April 15, 2010 — Riccardo Sabellotti - Giacinto Sabellotti

School has still an educational role?

By the studies on the training of employees, it has been found that teaching to adults is not exactly the same thing to teach children; there are significant psychological differences, profoundly influencing the ability to learn and then some methods work better with adults, while others with children.
It is strange to note that in ancient times, for example in philosophical schools of the Greek-Roman world, teaching to adults was quite common and it was done in a different way than teaching to children; it seems that in this field they were more advanced compared to almost all educational institutions of the twentieth century, structured according to the typical model of teaching to children. Teaching to adults is an art fallen into disuse since the Middle Ages and, like many other cultural traditions, was not recovered anymore, however, it has been tried to rebuild it from scratch on scientific basis and today, although rare, there are new models of teaching, alternative to the traditional.
One of the most important achievements is to have understood that the methods of learning of an individual varies with the degree of maturity and then even teaching methods should do the same for obtaining the maximum effectiveness. Children must therefore be followed in their development in school, that will gradually pass from a primary school approach to that of a training for adults.

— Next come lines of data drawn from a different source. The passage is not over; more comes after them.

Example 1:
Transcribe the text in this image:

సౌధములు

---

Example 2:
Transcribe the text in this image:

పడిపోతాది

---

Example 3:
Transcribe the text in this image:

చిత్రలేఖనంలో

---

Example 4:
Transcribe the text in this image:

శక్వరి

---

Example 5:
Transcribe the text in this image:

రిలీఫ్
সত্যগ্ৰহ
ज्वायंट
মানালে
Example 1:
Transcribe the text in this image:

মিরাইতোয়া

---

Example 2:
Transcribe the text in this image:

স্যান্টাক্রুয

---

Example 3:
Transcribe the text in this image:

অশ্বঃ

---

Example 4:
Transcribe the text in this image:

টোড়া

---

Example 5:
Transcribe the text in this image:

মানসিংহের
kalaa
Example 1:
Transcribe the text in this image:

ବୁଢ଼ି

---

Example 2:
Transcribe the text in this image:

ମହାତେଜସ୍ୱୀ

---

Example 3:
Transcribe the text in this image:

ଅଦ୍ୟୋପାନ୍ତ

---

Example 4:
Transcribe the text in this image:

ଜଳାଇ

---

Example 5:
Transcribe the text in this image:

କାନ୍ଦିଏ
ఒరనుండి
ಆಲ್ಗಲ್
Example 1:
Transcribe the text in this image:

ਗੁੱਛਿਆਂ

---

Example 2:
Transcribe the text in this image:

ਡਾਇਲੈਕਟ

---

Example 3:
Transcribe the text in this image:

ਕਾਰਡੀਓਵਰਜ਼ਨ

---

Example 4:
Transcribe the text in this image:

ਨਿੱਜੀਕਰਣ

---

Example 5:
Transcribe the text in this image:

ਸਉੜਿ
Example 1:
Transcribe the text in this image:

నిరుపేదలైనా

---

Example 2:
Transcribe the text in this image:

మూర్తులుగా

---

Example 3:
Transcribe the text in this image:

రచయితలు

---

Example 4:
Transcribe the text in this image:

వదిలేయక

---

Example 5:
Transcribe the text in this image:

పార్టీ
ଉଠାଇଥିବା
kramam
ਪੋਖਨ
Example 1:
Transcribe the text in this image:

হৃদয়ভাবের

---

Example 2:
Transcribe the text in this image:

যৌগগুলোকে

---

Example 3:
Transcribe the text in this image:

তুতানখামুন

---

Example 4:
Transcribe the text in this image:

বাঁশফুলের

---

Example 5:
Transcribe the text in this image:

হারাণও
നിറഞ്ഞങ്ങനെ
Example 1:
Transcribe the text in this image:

This change certainly involves also the role of the teacher, who has always been important, but now must be enhanced even more, both because it is become more complicated and difficult, having to change strategies depending on the type of students, and because its importance to society has increased: who more than teachers must be updated to prepare young people to a world in perpetual change? The value of a service must be approved by the customer, that is, by the students and, in the case of children, by the family that must educate the children to the value of knowledge, starting by the respect they must have for the teacher; this figure should be, after their parents, the most important educational landmark and, just like their parents, must follow the students in their development by helping them to become more mature and independent, until they are adult students and, within the limits of their possibilities, producers of new knowledge. The school must maintain its educational role even more than its instructive feature because education will also continue for adults, while for preparing a new generation to follow a path of permanent training, it is required from the start an education based on the value of knowledge, research, innovation and continuous updating.